Grateful and sweating, Vail went back to the living room to listen gloomily to the Moselys’ recital to Chase and Doris of the various inns at which they had been either cheated or incompetently served. Though the couple did not say so in actual words, Thaxton was left to infer that Vailholme combined the worst qualities of all their tour’s other wretched stopping places.
As he listened to the tale, Miss Gregg swept into the room again with the pure exaltation in her eyes of one who has triumphed in a seemingly hopeless battle. Presently thereafter Vogel announced dinner.
As the party filed stragglingly into the dining room, Clive Creede came downstairs and joined them. He seemed a little better for his afternoon’s rest, but still looked sick and shaky.
Thaxton’s collie, as usual, accompanied Vail to the dining room, lying down majestically on the floor at the host’s left. From the shelter of Joshua Q. Mosely’s bulk appeared the obese police dog, who also had followed into the dining room. He disposed himself in a shadowy space, behind Mrs. Mosely’s chair, where every passing servant must stumble unseeingly over him.

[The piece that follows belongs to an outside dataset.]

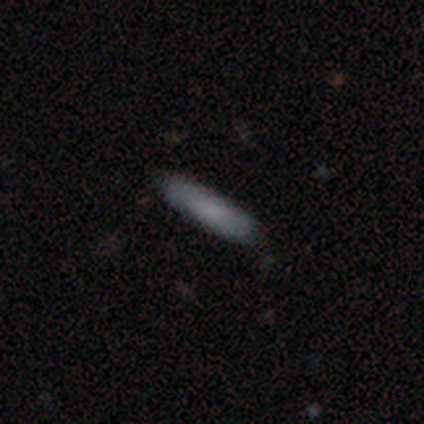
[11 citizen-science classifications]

“I hope you don’t mind our bringing Petty to dinner with us,” said Joshua Q., as they sat down. “He’s quite one of the family. The wife would as soon travel without her powder rag as without Petty. He goes everywhere with us. Nice collie you’ve got there. I notice you had to speak pretty firm to him, though, to keep him from pestering poor Petty. Collies aren’t as clever at minding as police dogs. Had him long?”

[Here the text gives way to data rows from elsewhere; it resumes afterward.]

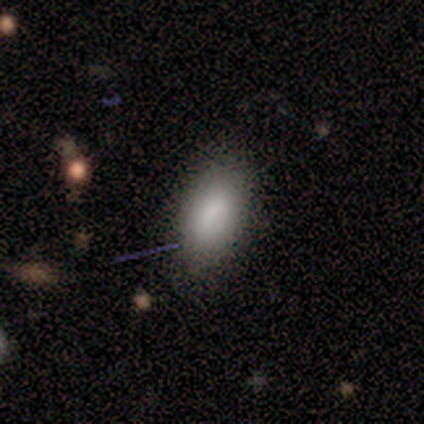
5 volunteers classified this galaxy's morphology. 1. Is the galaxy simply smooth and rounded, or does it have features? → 100% smooth, 0% featured or disk, 0% star or artifact.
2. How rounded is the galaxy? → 100% in between, 0% round, 0% cigar-shaped.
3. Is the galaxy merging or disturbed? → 80% none, 20% minor disturbance, 0% major disturbance, 0% merger.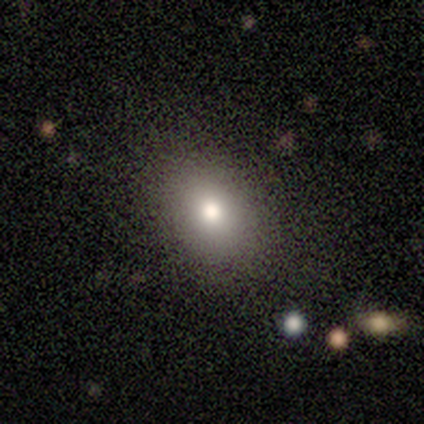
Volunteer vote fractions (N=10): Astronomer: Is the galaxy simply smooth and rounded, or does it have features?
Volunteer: smooth — 80%.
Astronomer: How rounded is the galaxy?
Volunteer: in between — 75%.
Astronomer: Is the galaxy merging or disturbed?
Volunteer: none — 90%.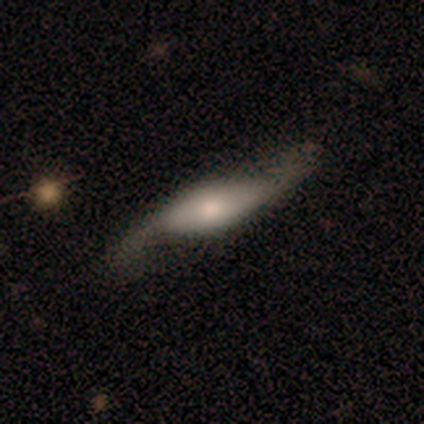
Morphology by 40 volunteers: A featured or disk galaxy (70%) with no bar (59%), 2 (89%) loose (83%) spiral arms (82%) and a moderate central bulge (68%). Merging: none (38%).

“He was bred by Mr. Creede, here,” answered Thaxton. “When Mr. Creede went overseas, he left him at Vailholme.”
“And when I got back,” put in Clive, speaking for the first time, and addressing Doris, “Macduff had clean forgotten me and had adopted Thax. So I let him stay on here. Funny, wasn’t it? I’ve heard collies never forget. I suppose that’s another nature fake. For Macduff certainly had forgotten me. At least, he was civil to me, but he’d lost all interest in me.”

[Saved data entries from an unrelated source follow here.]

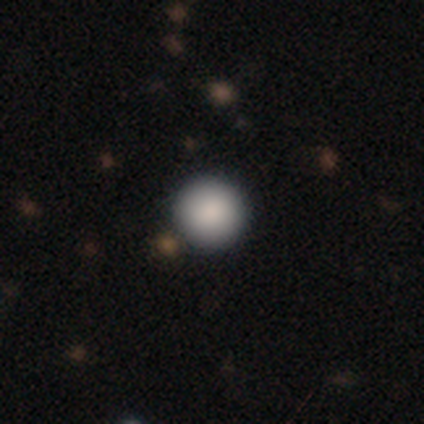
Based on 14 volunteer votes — smooth-or-featured: smooth: 86% | star or artifact: 14% | featured or disk: 0%
  how-rounded: round: 100% | in between: 0% | cigar-shaped: 0%
  merging: none: 83% | minor disturbance: 8% | merger: 8% | major disturbance: 0%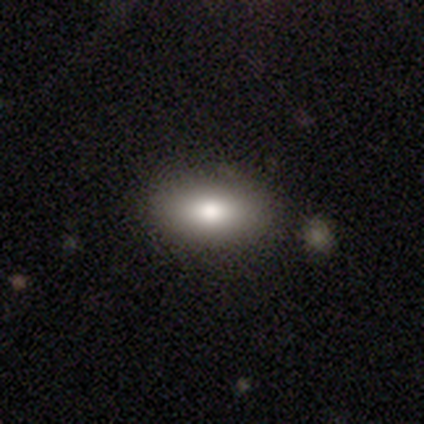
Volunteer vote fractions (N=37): smooth_or_featured: smooth (p=0.81) [alt: featured or disk p=0.11]
how_rounded: in between (p=0.83) [alt: round p=0.10]
merging: none (p=0.88) [alt: minor disturbance p=0.12]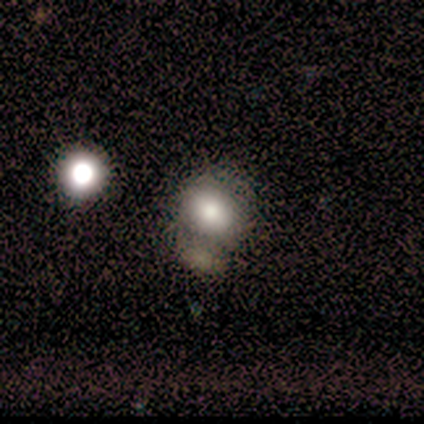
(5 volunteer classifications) Smooth or featured? smooth (60%)
How rounded? round (100%)
Merging? none (75%)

Then fell a pause. Miss Gregg arose to the occasion by starting the conversation-ball to rolling again.
“I think,” she said, “there ought to be a S. P. C. A. law against naming animals till they’re grown. People call a baby pup ‘Fluffy’ or ‘Beauty.’ And then he grows up to look like Bill Sikes’ dog. For instance, there’s nothing ‘petty’ about that big police dog. Yet when he was a—”
“Oh,” spoke up Mrs. Mosely, “his name isn’t really ‘Petty.’ ‘Petty’ is short for ‘Pet.’ His real name’s ‘Pet.’ He—”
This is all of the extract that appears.